▶ [TEXT BLOCK]:
*** Block opens ***

Smallholder decision-making under uncertainty
In order to assess the role of fire risk in smallholder decision-making we first develop a suitable household subsistence framework. Decision-making by the subsistence household assumes an expected utility maximization framework comprised primarily of on-farm own labor allocation between various productive activities and time allocated to leisure (Jacoby, 1993). Central to econometric applications of household models when labor markets are found to be incomplete is the estimation of a ‘shadow wage,’ which expresses the opportunity cost of time of adult labor to household production. Jacoby (1993) shows that the empirical realization of the shadow wage is simply the value marginal product of labor as allocated to on-farm labor activities. We assume incomplete labor markets in our sample because smallholders routinely have difficulty obtaining off farm work given that settlements are spread over large areas, and transportation costs and infrastructure are such that off-farm wage employment opportunities are extremely limited in the FLONA. In most cases, off farm work is accomplished via the smallholder traveling to the relatively distant city of Santarém during the off-season to work for extended periods. The estimation of a shadow wage rather than use of a market wage becomes necessary under these circumstances.
Many household studies have addressed how varying degrees of integration into formal labor markets affect household decisions such as level of forest clearing and the corresponding effects on household income and welfare (Shively, 2001a; Pendleton and Howe, 2002; Shively and Fisher, 2004; Angelsen, 1999). The application of household models to examine effects of market characteristics, land policy, technological change and conservation initiatives on subsistence households provides us with a starting point to assess the ways in which accidental fire, fire prevention, and slash-and-burn agriculture enter into the household decision-making process.

*** Block closes ***

▶ [MATERIAL SUPPLIED]:
*** Block opens ***

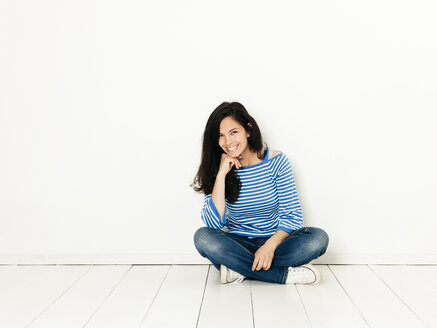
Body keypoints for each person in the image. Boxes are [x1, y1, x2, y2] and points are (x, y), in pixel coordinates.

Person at [190, 101, 329, 284]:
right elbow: (213, 223)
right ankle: (283, 275)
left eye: (234, 132)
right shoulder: (220, 167)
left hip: (276, 242)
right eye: (221, 136)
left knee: (318, 239)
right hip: (237, 243)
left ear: (248, 130)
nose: (228, 142)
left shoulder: (276, 162)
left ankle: (238, 269)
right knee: (202, 237)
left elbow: (293, 217)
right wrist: (222, 174)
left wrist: (269, 246)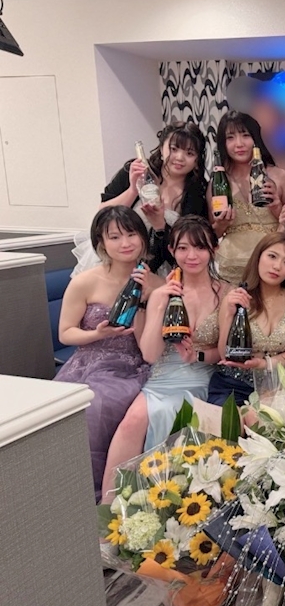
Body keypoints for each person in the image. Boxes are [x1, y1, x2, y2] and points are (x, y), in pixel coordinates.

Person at [101, 216, 230, 502]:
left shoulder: (226, 293)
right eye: (183, 248)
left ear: (214, 249)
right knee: (132, 421)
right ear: (172, 251)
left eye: (200, 247)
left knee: (182, 412)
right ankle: (111, 508)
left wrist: (197, 355)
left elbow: (224, 353)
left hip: (205, 375)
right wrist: (159, 302)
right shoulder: (161, 293)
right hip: (163, 375)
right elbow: (149, 354)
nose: (191, 256)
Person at [55, 206, 163, 502]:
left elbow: (149, 346)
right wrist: (97, 334)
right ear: (101, 243)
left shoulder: (157, 284)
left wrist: (145, 300)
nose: (125, 243)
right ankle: (63, 486)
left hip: (132, 365)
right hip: (88, 361)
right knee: (63, 409)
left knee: (99, 405)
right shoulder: (85, 281)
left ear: (143, 238)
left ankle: (101, 493)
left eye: (131, 234)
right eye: (115, 237)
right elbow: (66, 333)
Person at [73, 122, 209, 277]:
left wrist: (161, 226)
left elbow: (191, 241)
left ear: (197, 159)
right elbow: (103, 215)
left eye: (189, 153)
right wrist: (133, 189)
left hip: (162, 265)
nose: (179, 158)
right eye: (174, 149)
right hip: (118, 257)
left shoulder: (197, 193)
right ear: (162, 148)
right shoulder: (136, 171)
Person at [211, 233, 285, 406]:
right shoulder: (236, 297)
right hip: (234, 383)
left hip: (282, 385)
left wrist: (265, 364)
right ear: (258, 257)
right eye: (272, 256)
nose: (277, 266)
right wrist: (229, 313)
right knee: (229, 418)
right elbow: (224, 354)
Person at [211, 111, 285, 284]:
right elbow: (211, 234)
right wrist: (221, 224)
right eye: (230, 137)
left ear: (257, 138)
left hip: (272, 266)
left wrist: (277, 207)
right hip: (231, 267)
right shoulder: (219, 181)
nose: (239, 144)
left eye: (245, 135)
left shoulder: (279, 176)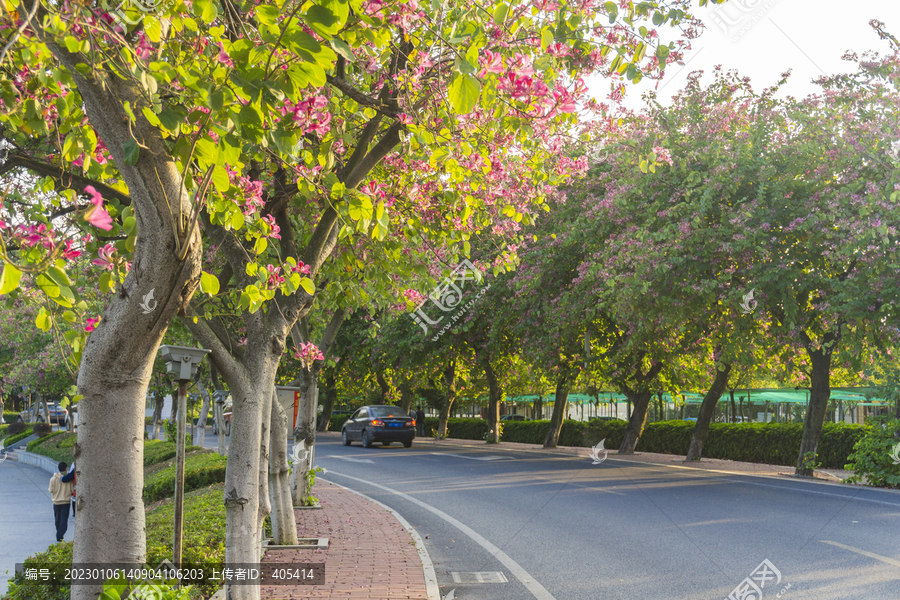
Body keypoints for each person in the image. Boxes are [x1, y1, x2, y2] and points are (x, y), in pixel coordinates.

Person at [49, 461, 75, 542]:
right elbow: (72, 490)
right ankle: (60, 535)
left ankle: (59, 534)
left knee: (57, 519)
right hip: (66, 502)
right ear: (66, 469)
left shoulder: (53, 479)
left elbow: (51, 490)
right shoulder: (69, 479)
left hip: (56, 502)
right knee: (64, 520)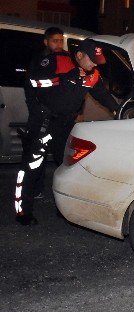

*** Block closes ***

▶ [DIRECTIONS]:
Could you carry on the passage on smallholder decision-making under uncertainty from its final sentence? The listing is separate material, unrelated to the passage.

▶ [TASK RESPONSE]:
The introduction of fire risk into the traditional agricultural household model framework presents itself as a natural extension of the existing literature. Subsistence households face diverse risks including illness (Amacher et al., 2004), crop loss (Kochar, 1999; Fafchamps, 1993), price stochasticity (Barrett, 1999 & Saha, 1994), land confiscation (Amacher et al., 2004) and environmental disasters (Takasaki et al., 2004; Rosenzweig and Binswanger, 1993). It has been demonstrated that household behavior diverges from that of profit maximization in the presence of risk (Barrett, 1999), and subsistence households are therefore assumed to be risk averse. Tradeoffs associated with risk mitigation are reflected in smallholder reluctance to adopt newer or riskier technologies (Shively, 2001b Amacher et al., 1992), and in risk aversion to potentially productive but less secure economic opportunities (Morduch, 1995 & Rosenzweig and Binswanger, 1993).
Household responses to risk are diverse and include household saving and asset accumulation (Behrman et al., 1997), diversification of production (Rosenzweig and Binswanger, 1993), or increased labor market participation (Bluffstone, 1995 & Rose, 2001). Additionally, households may receive gifts or loans in response to an adverse shock from friends or family members in a sort of informal credit arrangement (Howe, 2003). Sales of assets such as livestock (Fafchamps, 1998), increased forest clearing (Pendleton and Howe, 2002; Anglesen, 1999; Amacher et al., 2004), non-timber forest product collection (Pattanayak and Sills, 2001 & McSweeney, 2004) or increases in hours of work (Kochar, 1999) are other methods employed by the small farm household to hedge against the presence of risk.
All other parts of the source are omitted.